Overview and Impressions:
James S.A. Corey is the pseudonym for fantasy authors Daniel Abraham and Ty Franck.  They wrote The Expanse series.  Its about humanity's expansion into the stars from Sol.  The Expanse #1:  Leviathan Wakes was the basis for the first season of SyFy's The Expanse. 

The premise is that an alien pathogen is made to infect human beings by an evil Terran company.  The rest revolves around power politics, revolution, and war throughout Sol between the Belters, Earth, and Mars.  The scene is set several hundred years in the future, however, once the inner planets have been settled.  The alien pathogen turns out to be an unknown stargate once the infected asteroid of Eros is hurtled into the clouds of Venus. 

The book is well written.  It had me turning every page.  Recommended.

Thursday, March 16, 2017

Review of Eden to Armageddon by Roger Ford

Author:  Roger Ford.
Title:  Eden to Armageddon:  The First World War in the Middle East.
Publisher:  Pegasus Book.
Copyright:  2010.
Pages:  667.

Overview and Impressions:
"Our fathers lost the First World War on the Tigres' shores..."  Johnny Turk, 1918.

The stupidity of advancing into machine gun fire by battalion, artillery barrages, and incompetent generals massacring generations of men on both sides.  I just want to take a hot shower and forget what I read.  I used to have the stomach for WWI histories.  I no longer do...

The Allies lost as many men as the Turks, the British were able to out general them on two fronts:  Palestine and Mesopotamia.  The war was won on those fronts.  Massacres and subsequent massacres cover every one's hands in blood.  No one was clean.

I could go on.  I won't.  I'm too disgusted with the whole thing.  One can see where the twilight zone political reality of today's Middle East came from.  Allah Akbar!  Ugh...

Thursday, March 9, 2017

Early March 2017 book review....

I've been reading the following book this past week:

1)  Hammer's Slammers by David Drake.  See previous blog entry.

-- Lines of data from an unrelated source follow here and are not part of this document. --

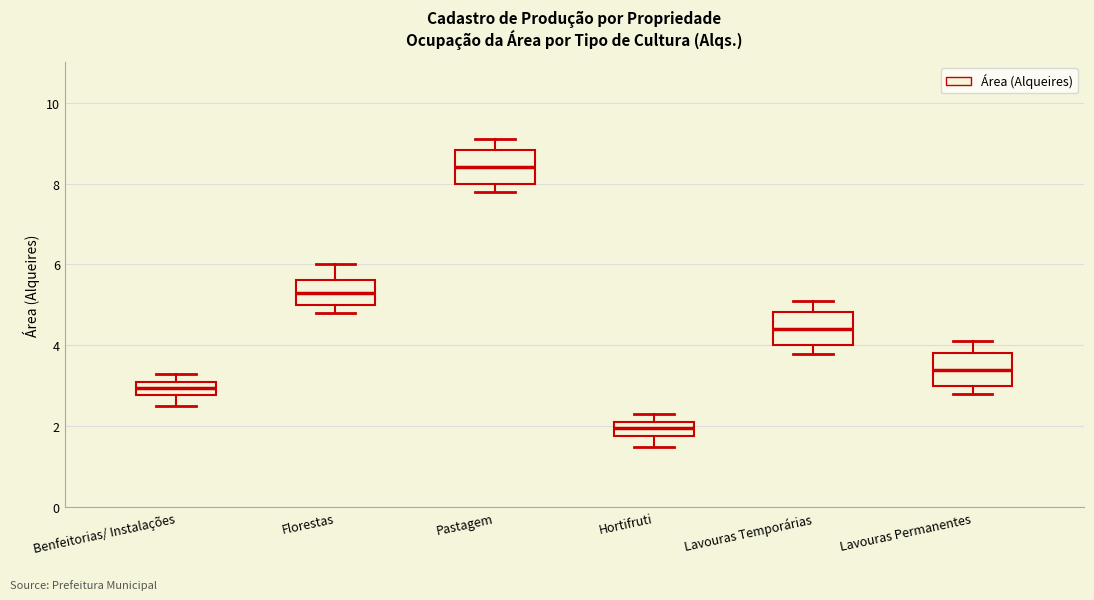

Where is the upper edge of the box for Hortifruti on the y-axis? The values are not printed on the chart, so give them approximately, as read against the axis.

2.2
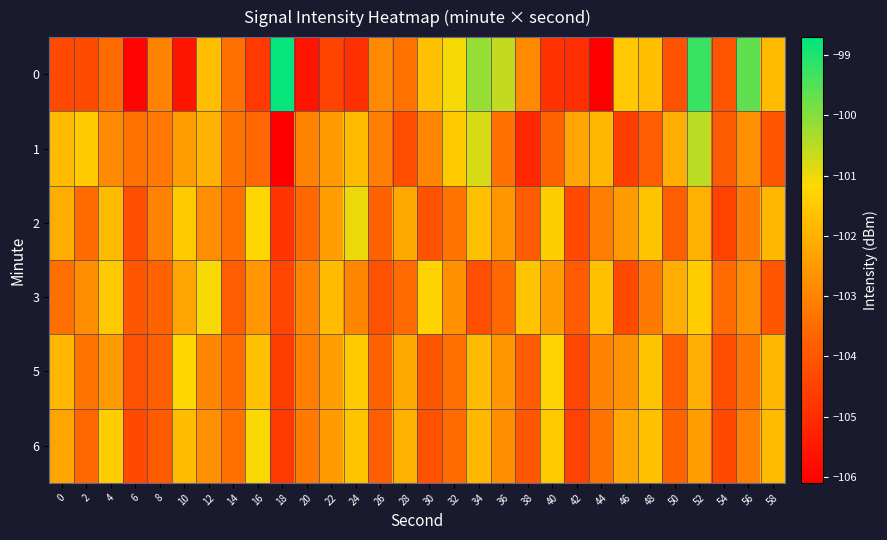

Between 52 and 46, which is larger?

52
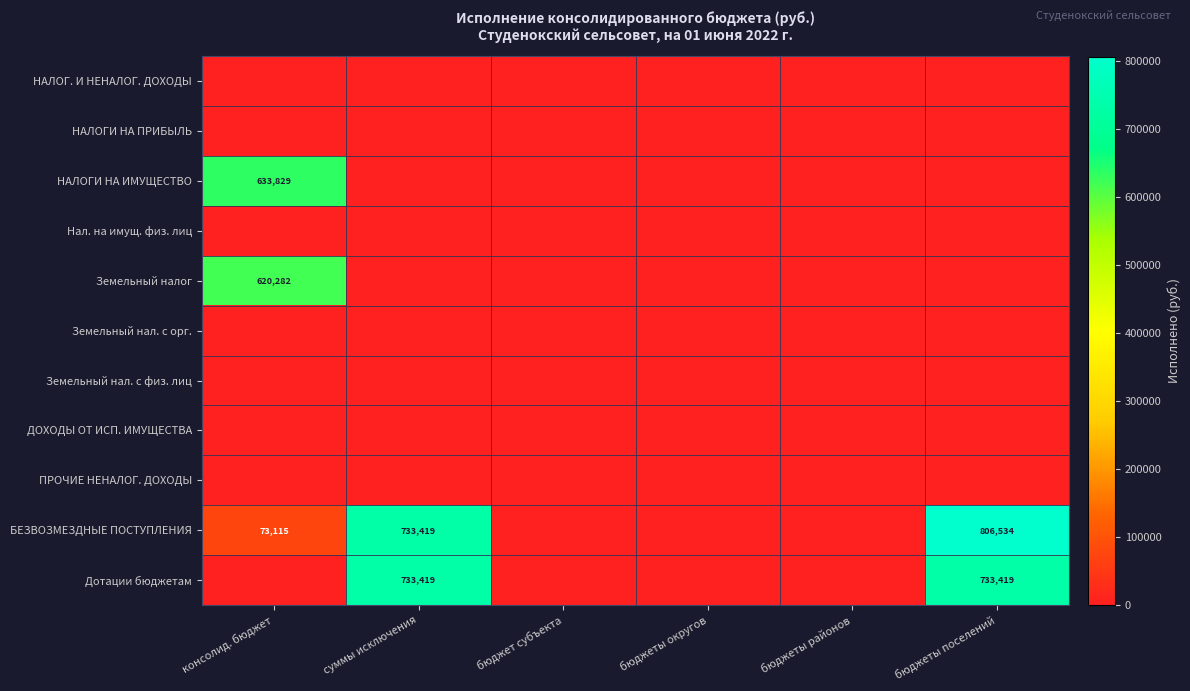

The БЕЗВОЗМЕЗДНЫЕ ПОСТУПЛЕНИЯ series shows 733419.0 at суммы исключения. True or false?

True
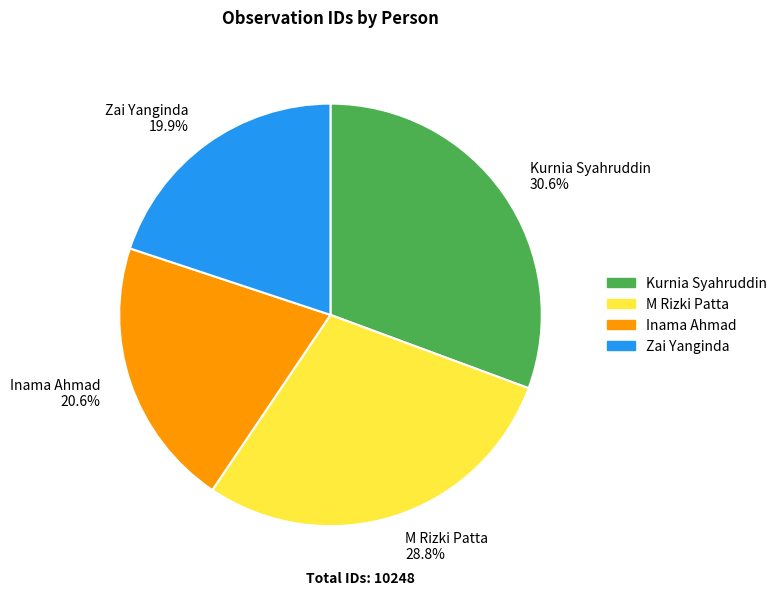

To the nearest percent, what is the difference between the largest and smallest slice percentages?

11%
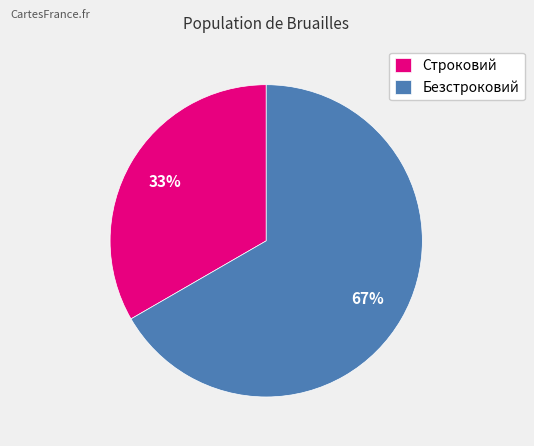

Approximately how many times larger is the value at Строковий compared to Безстроковий?

0.5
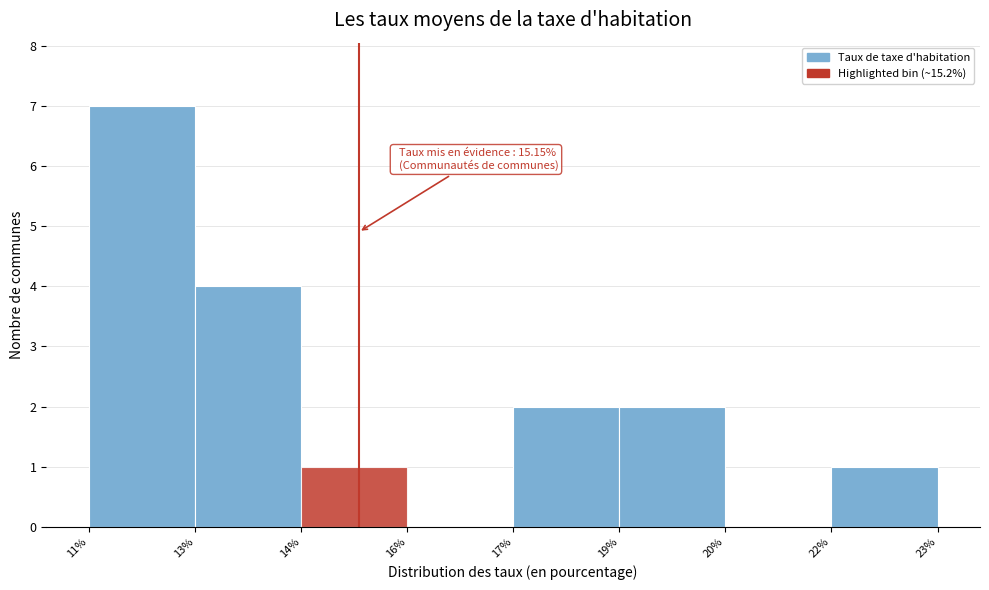

Reading left to right, list all the values displayed in this chart.

11%=7	13%=4	14%=1	16%=0	17%=2	19%=2	20%=0	22%=1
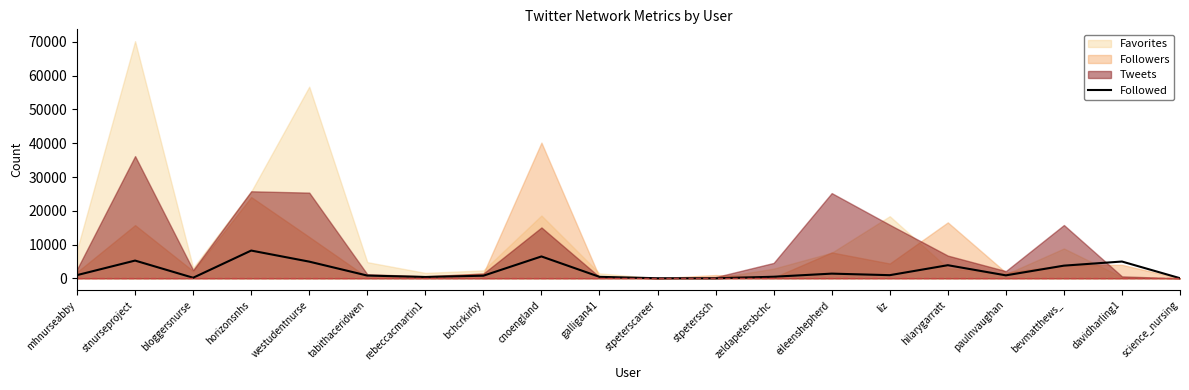

Does the chart display data point markers on the line(s)?

No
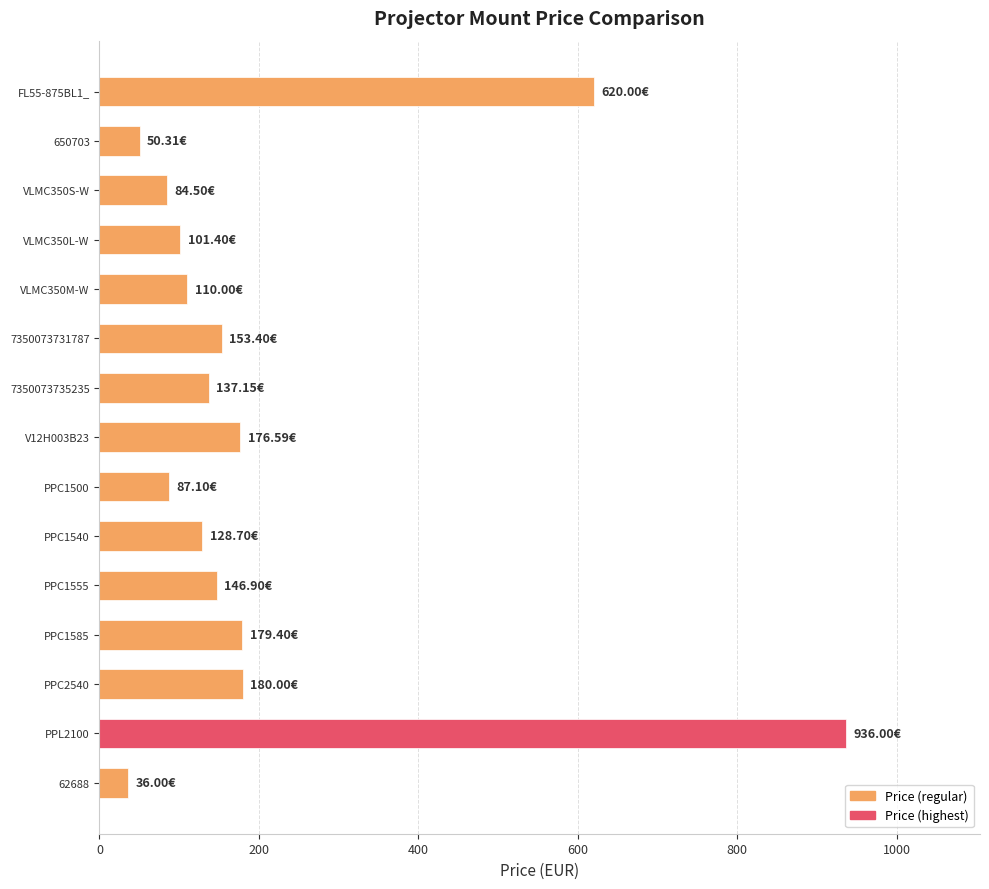

Which has a higher value, PPC1500 or 7350073735235?

7350073735235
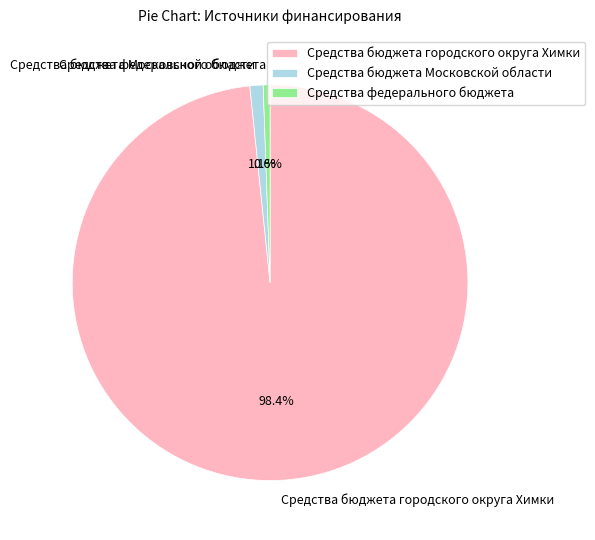

To the nearest percent, what portion does Средства бюджета городского округа Химки represent?

98%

2)  The Road to Guilford Courthouse by Buchanan.  Still working on reading about the American Revolution in the Carolinas.  It will take me a while to get through it.

3)  The Lost Stars:  Shattered Spear by Jack Campbell.  This is the fourth installment in The Lost Stars series.  It's been an interesting run so far.  I like the characters and the battle scenes are worth the reading...

4)  Eden to Armageddon by Ford.  I'm still reading read about the First World War in the Middle East.  Finished the section on Gallipolli.  Rather depressing reading in general...

Saturday, March 4, 2017

Review of Hammer's Slammers by David Drake

Author:  David Drake.
Title:  Hammer's Slammers.
Publisher:  Ace Books.
Copyright:  1979, 1985.
Price:  $2.95 (US).

Overview and Impressions:
Easy to read military sci-fi involved armored actions in the 26th century of the mercenary group, Hammer's Slammers.  It's always fun to read about them.  Fast read.  Recommended.